The circuit behind it, Bacal & Lee, was small by national standards but commissioning Bromige to design it placed the Dominion in the same architectural lineage as the finest suburban cinema buildings of the period. Granada's takeover in 1946 — operating it as the Granada Theatre — gave the building the backing of one of the largest cinema circuits in Britain, and it continued as a first-run venue until audiences finally declined in the early 1970s.

Cinema, bingo hall, church, climbing wall

The building's history after cinema closure is a familiar story for the great suburban picture houses of the 1930s: bingo hall, then a sequence of secondary uses, each one less suited to the architecture than the last. Bingo, at least, was a communal experience with a large audience sharing the auditorium — not unlike cinema itself. The climbing centre that followed worked with the building's exceptional internal volume, installing terraced levels within the auditorium in a conversion that was designed not to damage the original fabric. The Grade II listing has ensured that across all these reinventions, the façade — the fins, the curved glass, the cantilevered entrance canopy — has survived intact.

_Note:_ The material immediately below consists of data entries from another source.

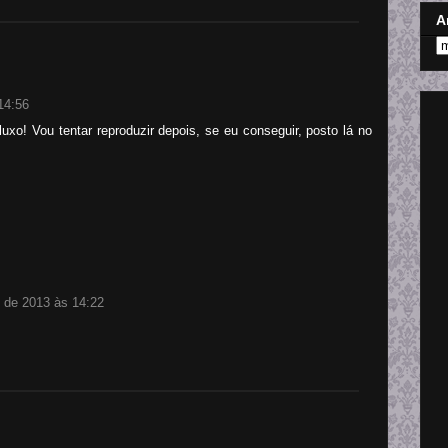
A
14:56
xo! Vou tentar reproduzir depois, se eu conseguir, posto lá no
 de 2013 às 14:22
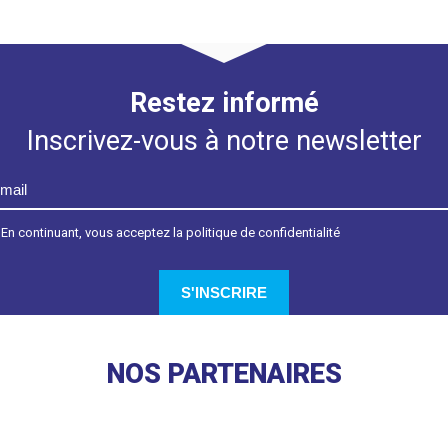
Restez informé
Inscrivez-vous à notre newsletter
En continuant, vous acceptez la politique de confidentialité
NOS PARTENAIRES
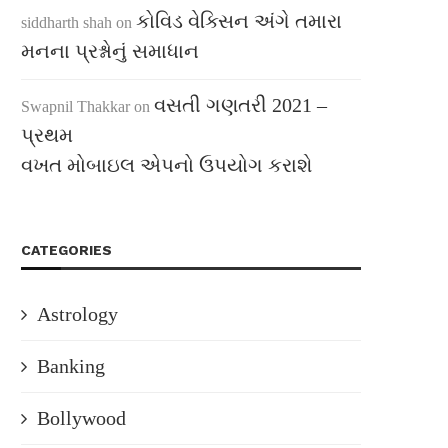
કોવિડ વેક્સિન અંગે તમારા
siddharth shah
on
મનના પ્રશ્નોનું સમાધાન
વસતી ગણતરી 2021 –
Swapnil Thakkar
on
પ્રથમ
વખત મોબાઇલ એપનો ઉપયોગ કરાશે
CATEGORIES
Astrology
Banking
Bollywood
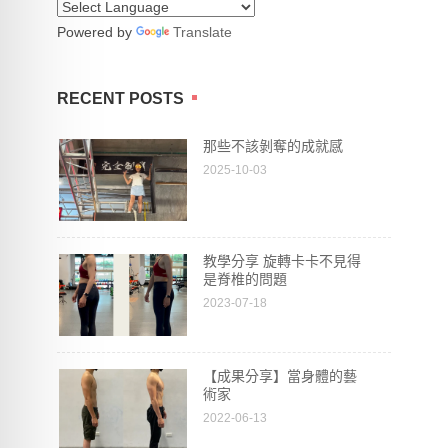
Powered by
Translate
RECENT POSTS
那些不該剝奪的成就感
2025-10-03
教學分享 旋轉卡卡不見得
是脊椎的問題
2023-07-18
【成果分享】當身體的藝
術家
2022-06-13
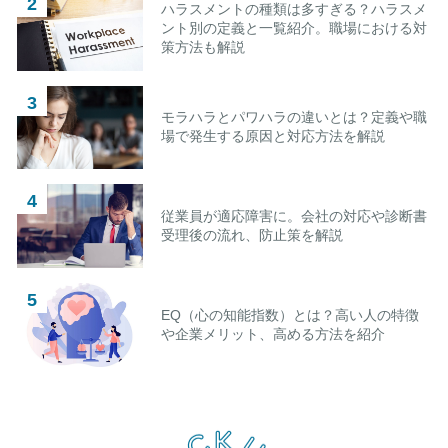
ハラスメントの種類は多すぎる？ハラスメ
ント別の定義と一覧紹介。職場における対
策方法も解説
モラハラとパワハラの違いとは？定義や職
場で発生する原因と対応方法を解説
従業員が適応障害に。会社の対応や診断書
受理後の流れ、防止策を解説
EQ（心の知能指数）とは？高い人の特徴
や企業メリット、高める方法を紹介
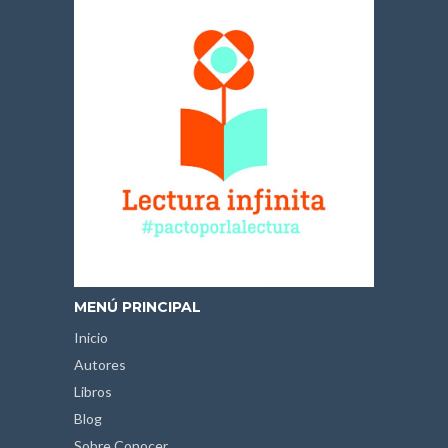
MENÚ PRINCIPAL
Inicio
Autores
Libros
Blog
Sobre Conocer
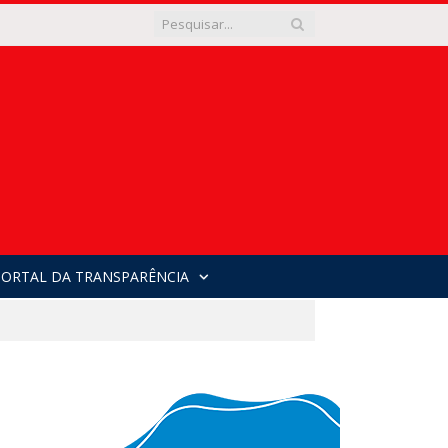
PORTAL DA TRANSPARÊNCIA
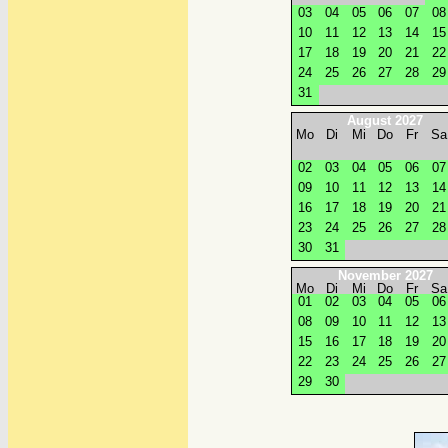
0
3
0
4
0
5
0
6
0
7
0
8
1
0
1
1
1
2
1
3
1
4
1
5
1
7
1
8
1
9
2
0
2
1
2
2
2
4
2
5
2
6
2
7
2
8
2
9
3
1
August 2027
Mo
Di
Mi
Do
Fr
Sa
0
2
0
3
0
4
0
5
0
6
0
7
0
9
1
0
1
1
1
2
1
3
1
4
1
6
1
7
1
8
1
9
2
0
2
1
2
3
2
4
2
5
2
6
2
7
2
8
3
0
3
1
November 2027
Mo
Di
Mi
Do
Fr
Sa
0
1
0
2
0
3
0
4
0
5
0
6
0
8
0
9
1
0
1
1
1
2
1
3
1
5
1
6
1
7
1
8
1
9
2
0
2
2
2
3
2
4
2
5
2
6
2
7
2
9
3
0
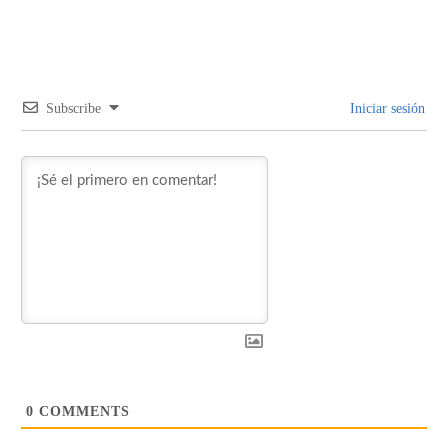
Subscribe
Iniciar sesión
0
COMMENTS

What the Dominion's future holds is unresolved. Its listing protects it from demolition and from changes that would damage its significance. The auditorium, with its Streamline Moderne interior largely intact, remains one of the more remarkable 1930s cinema interiors in west London, and one of a diminishing number of Bromige buildings still standing.

Photograph by Ken Roe, licensed under CC BY 3.0 via Cinema Treasures.

The model-maker's lens

We modelled the Acton High Street façade because it is the building's defining element — the face Bromige designed to be seen from the street, to announce itself, and to draw people in.

  • Focus — the twin fins flanking the recessed central section, with their vertical curved glass windows; the symmetrical composition that reads as a single bold gesture from the pavement
  • Detail — the fins are where the building's character lives; their proportions, their slight projection from the main façade, the way the curved glass animates their surface
  • How it reads at small scale — very well, because the architecture is fundamentally about silhouette and composition rather than surface ornament; the fins give the model its distinctive vertical emphasis, and the symmetry is immediately legible
  • How to display — best viewed straight on, where the composition is clearest and the balance between the two fins and the recessed centre reads correctly; a raking light from one side brings out the depth of the fins and the projection of the entrance canopy

There is something appropriate about modelling a building whose entire purpose was to be noticed. Bromige designed the Dominion to pull your eye from twenty yards away; at model scale, it does the same thing from across a room.

Frequently asked questions about the Acton Dominion Cinema

Who designed the Acton Dominion Cinema?

Frank Ernest Bromige (1902–1979), a specialist cinema architect who worked primarily in suburban London and whose buildings are now recognised as some of the finest examples of 1930s cinema architecture in Britain.

When did it open?

19 October 1937, with Paul Kelly in Parole Racket and Elizabeth Bergner in Dreaming Lips.

What is the listing status?

Grade II listed (Historic England).

What are the fins?

The two vertical projecting towers flanking the main entrance, each containing narrow curved glass windows. They were designed as illuminated beacons — backlit and neon-trimmed at night — to make the building visible from a distance along the High Street.

What happened after it closed as a cinema?

It closed as the Granada Theatre in August 1972, operated as Gala Bingo until 2014, served briefly as a church, then as the Arch Climbing Wall (2018–2024). It has been vacant since August 2024.

Is the interior still intact?

The auditorium's Streamline Moderne character — curved ceiling, concealed trough lighting, original geometry — survives in substantial form behind subsequent alterations. The climbing centre conversion was designed to be reversible and not to damage the original fabric.